Yesterday, after having successfully avoided dog crap in Ecuador for six months, I stepped in not one, but two different piles. It’s a literal parallel to the figurative crap I stepped into at SECAP a couple of weeks ago. You know how sometimes in your life, a whole bunch of like messages converge on you? In college, for example, you’d be taking four entirely different classes, but in your Educational Psychology class, the professor would mention his work on forgiveness, which would also come up as a major motif in a book you were reading for an English class, and then a movie would come out called “Forgiving Miss Daisy,” and then you’d hear that Don Henely song “The Heart of the Matter,” which everyone thinks is called “Forgiveness,” cuz he repeats “forgiveness” over and over again, and which you haven’t heard for the past three years. Do you know what I’m talking about?
Well, recently, I just read on bOINGbOING a snippet of a speech by Milton Glaser about10 things he has learned. Number 2 is “IF YOU HAVE A CHOICE NEVER HAVE A JOB.” It was compelling only because there are other such messages that make me dream of ditching the teaching gig back home. The Bush Administration wants to screw with social security; the SECAP mess-up reminded me of how little I like dealing with school administrative policies and changes; and recent contacts with my colleagues back home have been thoroughly depressing.

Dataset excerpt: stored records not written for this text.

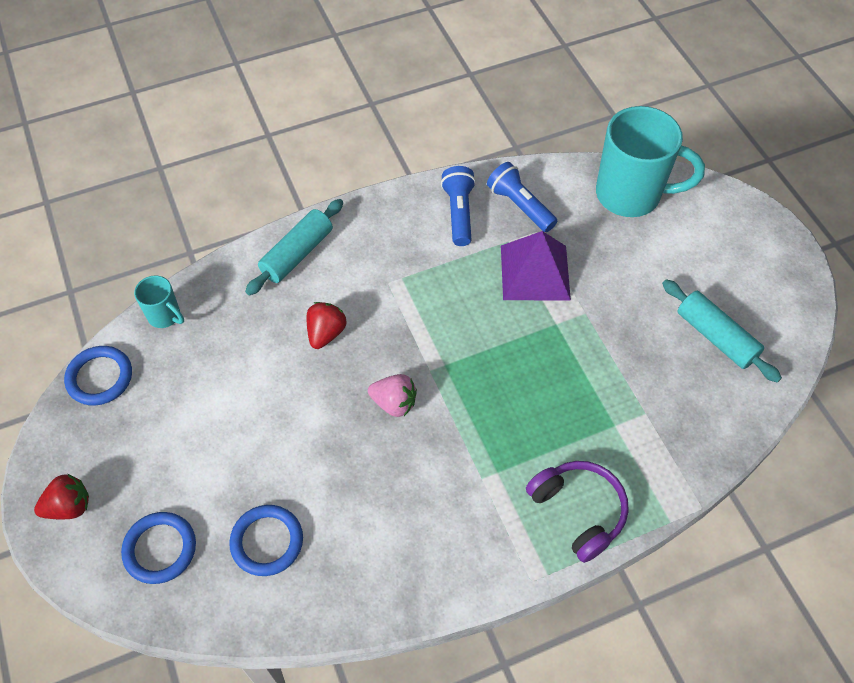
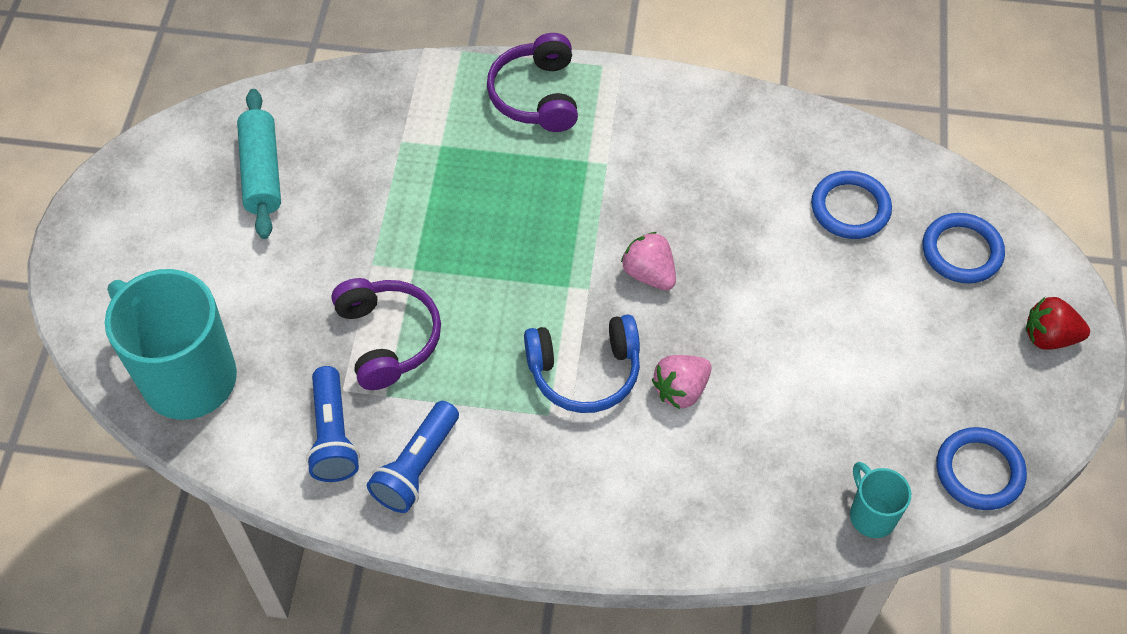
camera: 150 degrees left, 0 degrees up
turquoise rolling pin [245,199,343,295] -> none
red strawberry [307,302,346,349] -> pink strawberry [652,355,711,409]
purple pyramid [501,231,571,301] -> purple headphones [332,278,441,390]
none -> blue headphones [524,315,640,413]

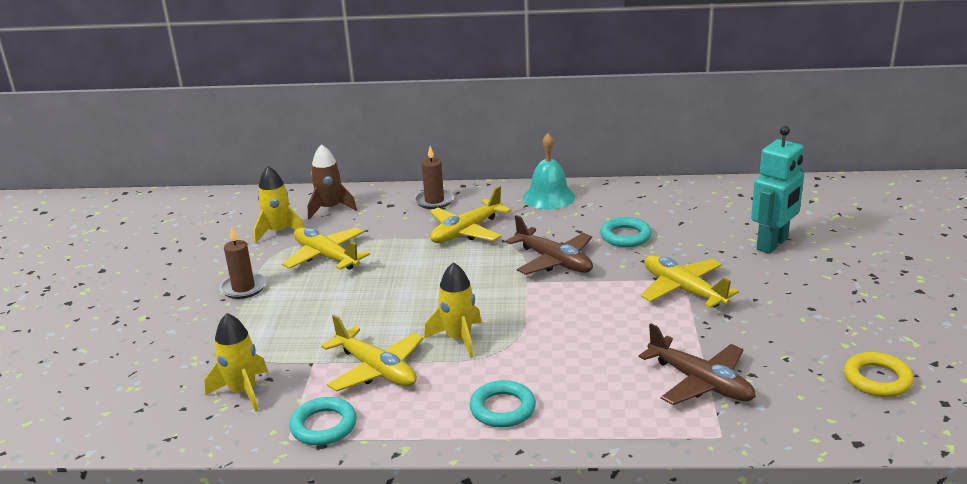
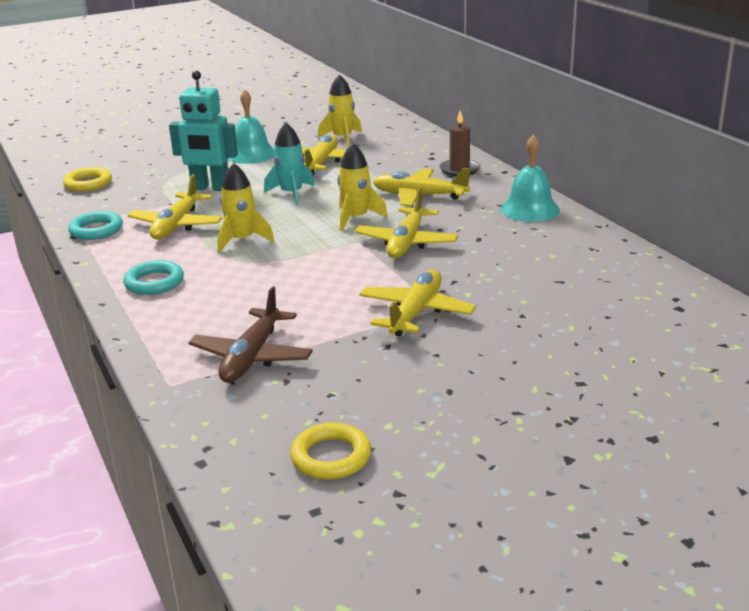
camera: 60 degrees right, 0 degrees up
yellow rocket [205,313,268,412] -> yellow rocket moved to [338,143,388,231]
brown candle [220,227,266,299] -> turquoise bell [228,89,275,164]
brown rocket [308,144,357,220] -> none
brown plane [506,215,593,275] -> yellow plane [355,188,458,258]
turquoise ring [600,217,652,247] -> none
turquoise robot [751,126,804,254] -> turquoise robot moved to [169,71,238,191]
none -> yellow ring [63,167,112,191]
none -> turquoise rocket [264,122,315,206]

Given, it’s March, but I’m becoming more and more sure that at least a temporary change of profession is in order.
Additionally, I’ve been writing a lot recently. And I’ve been reading a couple of great books. At a poetry reading in Madison last year, Billy Collins, when asked how he got into poetry, said, “because I was jealous. I’d read poems and I’d think, ‘I can maybe do that.'” I’ve been an English teacher because 1) I love literature. I like reading and writing. And 2) I like teenagers — their optimistic, naive potential; their hunger for ideas, subversion, relationships. I don’t like educational policy, administration, grading, parent conferences. I’m sure as hell not gonna get my masters in administration or ed policy. And since the great school I work at seems to be undergoing a melt-down, maybe it’s time to move on. Besides, my passion is increasingly for at least attempting to produce what I love rather than just consume it. Maybe it’s time to employ my own naive optimism, hunger for ideas, and jealousy to some other end than teaching. We’ll see what the next several years bring.